- _Directions for this task_: Count the lines in the records below that contain the string "馆藏铜镜展". Reply with only the number.

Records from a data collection

────

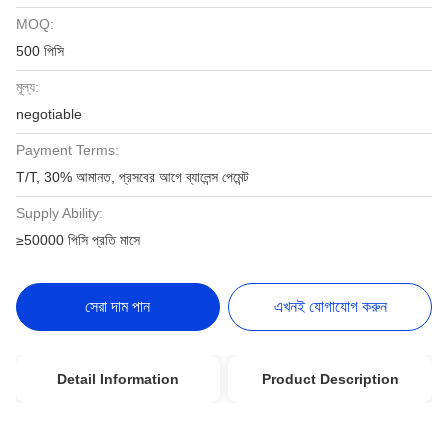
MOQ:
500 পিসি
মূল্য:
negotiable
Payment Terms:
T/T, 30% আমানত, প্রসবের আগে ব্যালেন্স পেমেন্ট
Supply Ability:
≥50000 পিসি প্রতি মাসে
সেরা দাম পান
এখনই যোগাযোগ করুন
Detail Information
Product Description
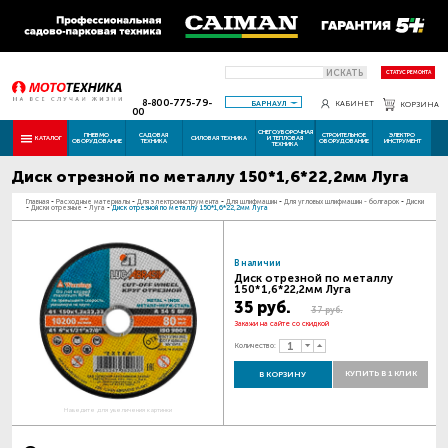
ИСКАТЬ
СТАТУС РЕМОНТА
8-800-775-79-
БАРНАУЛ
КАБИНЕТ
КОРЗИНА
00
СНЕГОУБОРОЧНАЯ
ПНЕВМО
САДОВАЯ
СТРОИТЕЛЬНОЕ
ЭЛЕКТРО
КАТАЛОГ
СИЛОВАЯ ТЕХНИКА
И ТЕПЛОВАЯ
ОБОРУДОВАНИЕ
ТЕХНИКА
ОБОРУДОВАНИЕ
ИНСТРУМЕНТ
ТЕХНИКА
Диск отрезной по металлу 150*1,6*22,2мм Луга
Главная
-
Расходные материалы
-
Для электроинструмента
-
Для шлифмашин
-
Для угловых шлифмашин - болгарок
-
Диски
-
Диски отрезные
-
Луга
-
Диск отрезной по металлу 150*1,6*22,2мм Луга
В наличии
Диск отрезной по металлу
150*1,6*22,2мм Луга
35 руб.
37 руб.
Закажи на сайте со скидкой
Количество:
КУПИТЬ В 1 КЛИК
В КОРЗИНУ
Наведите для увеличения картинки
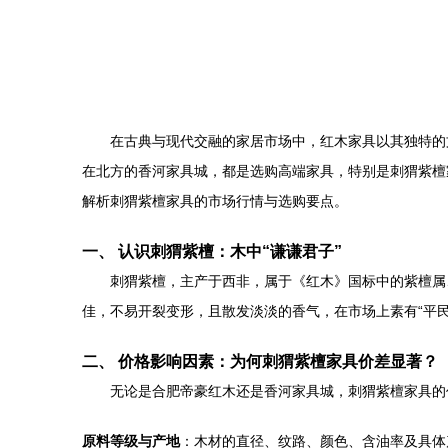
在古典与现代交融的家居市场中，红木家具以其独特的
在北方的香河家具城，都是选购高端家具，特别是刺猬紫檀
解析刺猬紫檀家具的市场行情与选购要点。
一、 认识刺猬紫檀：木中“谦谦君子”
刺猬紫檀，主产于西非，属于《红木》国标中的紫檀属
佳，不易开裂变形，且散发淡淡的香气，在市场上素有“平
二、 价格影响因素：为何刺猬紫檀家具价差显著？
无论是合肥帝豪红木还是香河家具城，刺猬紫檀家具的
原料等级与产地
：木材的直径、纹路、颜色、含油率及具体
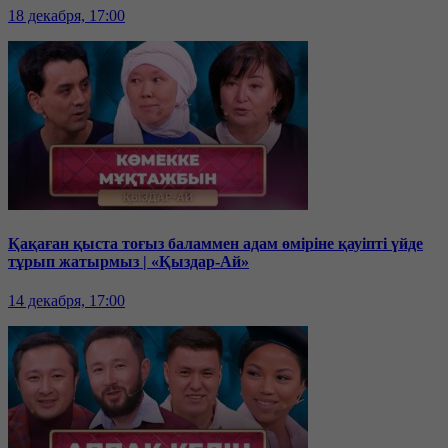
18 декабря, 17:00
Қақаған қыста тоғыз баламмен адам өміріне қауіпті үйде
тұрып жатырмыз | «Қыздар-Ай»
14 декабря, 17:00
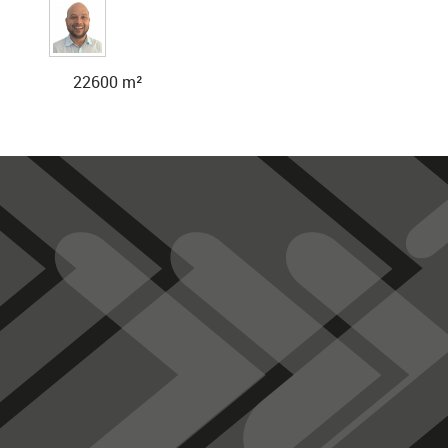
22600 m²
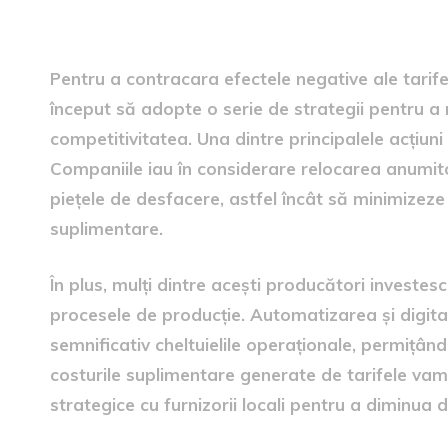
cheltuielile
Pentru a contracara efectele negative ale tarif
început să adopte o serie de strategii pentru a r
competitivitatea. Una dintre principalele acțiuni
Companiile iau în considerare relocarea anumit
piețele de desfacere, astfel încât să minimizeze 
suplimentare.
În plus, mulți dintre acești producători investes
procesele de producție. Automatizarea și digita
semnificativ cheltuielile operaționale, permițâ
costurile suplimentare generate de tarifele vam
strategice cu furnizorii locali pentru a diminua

────

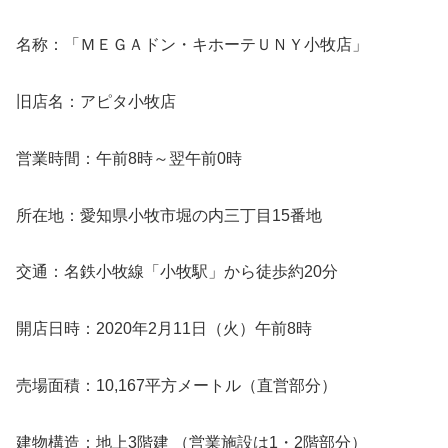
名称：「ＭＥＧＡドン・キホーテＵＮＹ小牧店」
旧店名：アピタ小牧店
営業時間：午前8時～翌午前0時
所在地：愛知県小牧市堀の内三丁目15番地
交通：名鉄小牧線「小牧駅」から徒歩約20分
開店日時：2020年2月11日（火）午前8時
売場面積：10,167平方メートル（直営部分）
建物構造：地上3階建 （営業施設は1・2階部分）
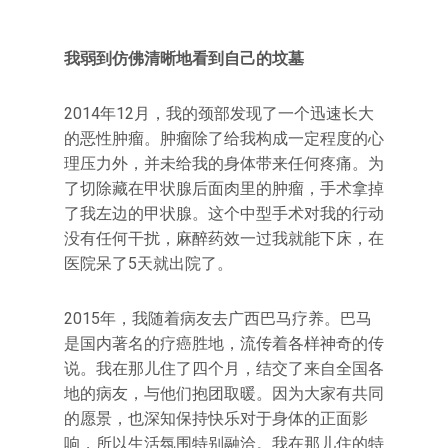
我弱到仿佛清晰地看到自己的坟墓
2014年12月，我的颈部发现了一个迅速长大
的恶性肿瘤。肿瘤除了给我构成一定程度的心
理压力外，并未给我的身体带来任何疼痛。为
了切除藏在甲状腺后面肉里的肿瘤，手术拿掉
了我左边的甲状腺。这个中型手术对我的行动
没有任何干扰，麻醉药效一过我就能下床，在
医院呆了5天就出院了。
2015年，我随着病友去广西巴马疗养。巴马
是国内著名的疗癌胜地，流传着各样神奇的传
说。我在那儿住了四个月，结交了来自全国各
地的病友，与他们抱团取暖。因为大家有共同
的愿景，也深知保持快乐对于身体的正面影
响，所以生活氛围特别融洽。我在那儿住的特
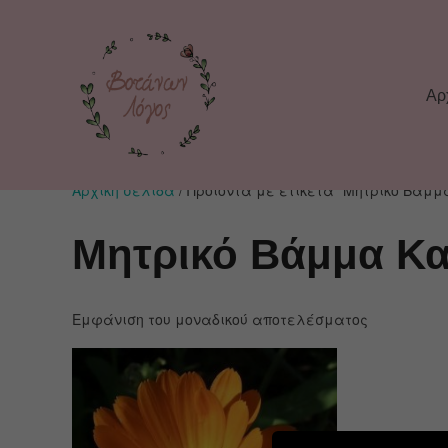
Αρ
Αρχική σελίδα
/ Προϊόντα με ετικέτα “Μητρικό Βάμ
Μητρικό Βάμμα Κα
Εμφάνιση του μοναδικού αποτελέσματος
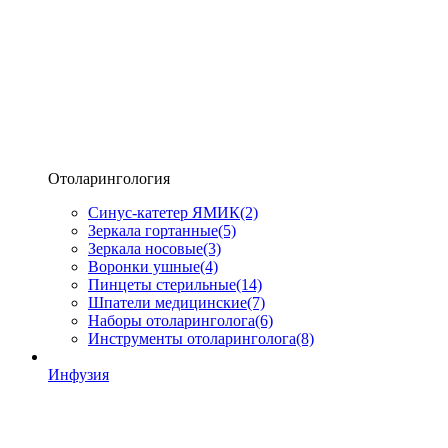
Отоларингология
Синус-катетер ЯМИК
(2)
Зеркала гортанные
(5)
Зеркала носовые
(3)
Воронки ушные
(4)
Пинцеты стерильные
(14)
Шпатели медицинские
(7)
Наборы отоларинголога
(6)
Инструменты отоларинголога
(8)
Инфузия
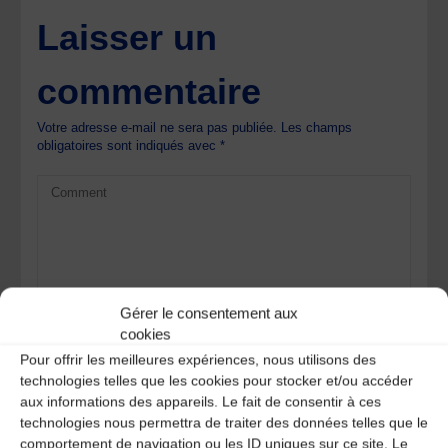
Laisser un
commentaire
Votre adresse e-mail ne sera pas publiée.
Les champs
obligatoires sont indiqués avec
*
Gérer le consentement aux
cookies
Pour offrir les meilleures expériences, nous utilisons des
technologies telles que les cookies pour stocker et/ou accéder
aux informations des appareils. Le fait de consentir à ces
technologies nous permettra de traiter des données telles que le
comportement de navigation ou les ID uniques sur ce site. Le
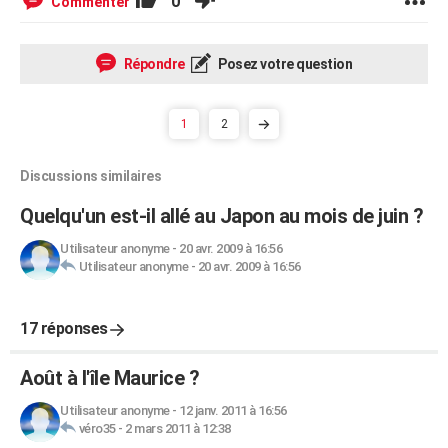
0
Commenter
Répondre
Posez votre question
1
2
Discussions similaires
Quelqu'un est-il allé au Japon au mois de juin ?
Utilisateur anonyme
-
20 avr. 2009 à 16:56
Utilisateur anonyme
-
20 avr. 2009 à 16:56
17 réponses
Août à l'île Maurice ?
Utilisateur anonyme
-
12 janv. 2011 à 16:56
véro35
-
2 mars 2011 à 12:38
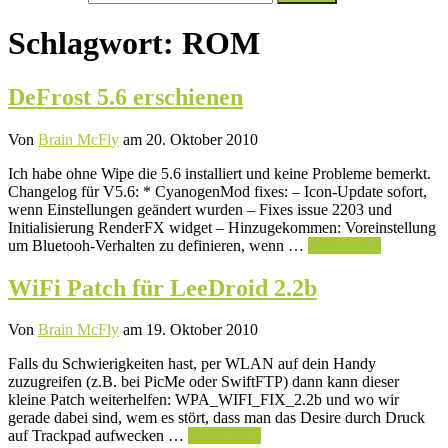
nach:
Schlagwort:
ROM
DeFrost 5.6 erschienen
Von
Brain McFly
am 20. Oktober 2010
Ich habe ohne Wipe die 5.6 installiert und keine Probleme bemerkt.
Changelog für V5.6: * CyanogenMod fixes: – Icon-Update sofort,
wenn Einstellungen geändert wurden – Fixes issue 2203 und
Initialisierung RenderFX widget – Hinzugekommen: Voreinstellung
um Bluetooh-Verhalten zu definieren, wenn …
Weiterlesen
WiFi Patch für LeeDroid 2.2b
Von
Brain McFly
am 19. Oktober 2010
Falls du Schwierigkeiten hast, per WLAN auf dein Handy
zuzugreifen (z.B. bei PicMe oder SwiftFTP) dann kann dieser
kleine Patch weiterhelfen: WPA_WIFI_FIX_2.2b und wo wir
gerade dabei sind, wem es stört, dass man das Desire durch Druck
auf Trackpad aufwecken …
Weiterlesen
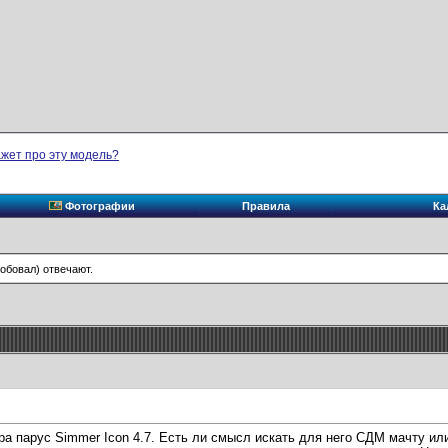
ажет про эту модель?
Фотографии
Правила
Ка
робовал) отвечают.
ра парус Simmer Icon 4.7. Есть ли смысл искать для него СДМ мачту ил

────

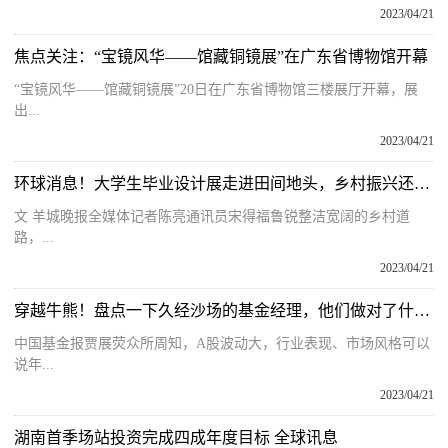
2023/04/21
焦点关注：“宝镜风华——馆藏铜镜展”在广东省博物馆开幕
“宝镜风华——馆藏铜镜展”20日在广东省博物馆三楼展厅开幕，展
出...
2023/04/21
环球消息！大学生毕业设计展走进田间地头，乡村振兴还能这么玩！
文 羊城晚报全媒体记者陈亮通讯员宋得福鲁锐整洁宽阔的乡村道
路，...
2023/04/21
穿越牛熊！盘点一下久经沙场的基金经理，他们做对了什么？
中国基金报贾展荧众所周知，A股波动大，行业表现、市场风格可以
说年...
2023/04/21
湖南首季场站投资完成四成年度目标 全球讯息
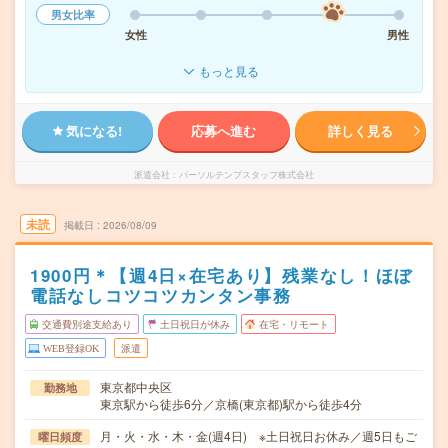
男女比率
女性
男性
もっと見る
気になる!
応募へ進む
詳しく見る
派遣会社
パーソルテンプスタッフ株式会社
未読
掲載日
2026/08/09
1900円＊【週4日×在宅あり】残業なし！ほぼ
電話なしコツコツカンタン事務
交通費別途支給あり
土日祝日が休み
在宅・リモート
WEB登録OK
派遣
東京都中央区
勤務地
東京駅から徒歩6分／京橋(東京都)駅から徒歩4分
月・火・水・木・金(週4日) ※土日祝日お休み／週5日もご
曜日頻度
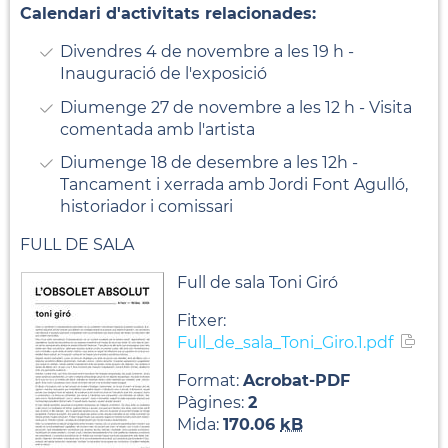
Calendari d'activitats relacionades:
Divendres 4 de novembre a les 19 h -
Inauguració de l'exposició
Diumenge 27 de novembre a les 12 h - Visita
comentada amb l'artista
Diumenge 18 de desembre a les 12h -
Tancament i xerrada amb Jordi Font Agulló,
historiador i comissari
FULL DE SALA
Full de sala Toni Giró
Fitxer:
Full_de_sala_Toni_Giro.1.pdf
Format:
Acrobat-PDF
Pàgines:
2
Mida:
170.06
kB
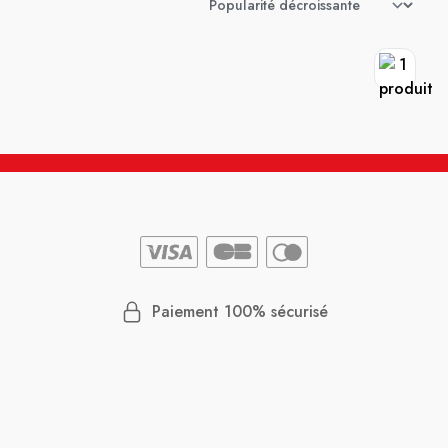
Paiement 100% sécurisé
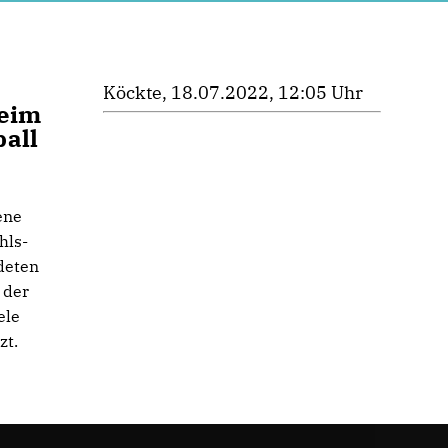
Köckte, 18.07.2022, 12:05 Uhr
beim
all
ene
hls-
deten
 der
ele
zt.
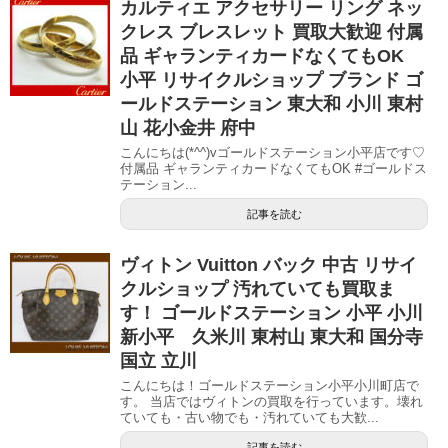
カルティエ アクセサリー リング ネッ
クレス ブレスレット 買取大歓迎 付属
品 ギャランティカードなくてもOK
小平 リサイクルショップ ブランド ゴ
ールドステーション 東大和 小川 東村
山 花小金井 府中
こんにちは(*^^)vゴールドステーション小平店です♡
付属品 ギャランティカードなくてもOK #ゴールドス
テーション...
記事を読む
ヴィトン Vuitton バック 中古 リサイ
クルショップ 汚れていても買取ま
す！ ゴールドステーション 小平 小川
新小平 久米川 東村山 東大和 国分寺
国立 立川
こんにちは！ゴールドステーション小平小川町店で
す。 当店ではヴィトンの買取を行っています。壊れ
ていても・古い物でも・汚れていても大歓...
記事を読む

────

- _Task solution_: 2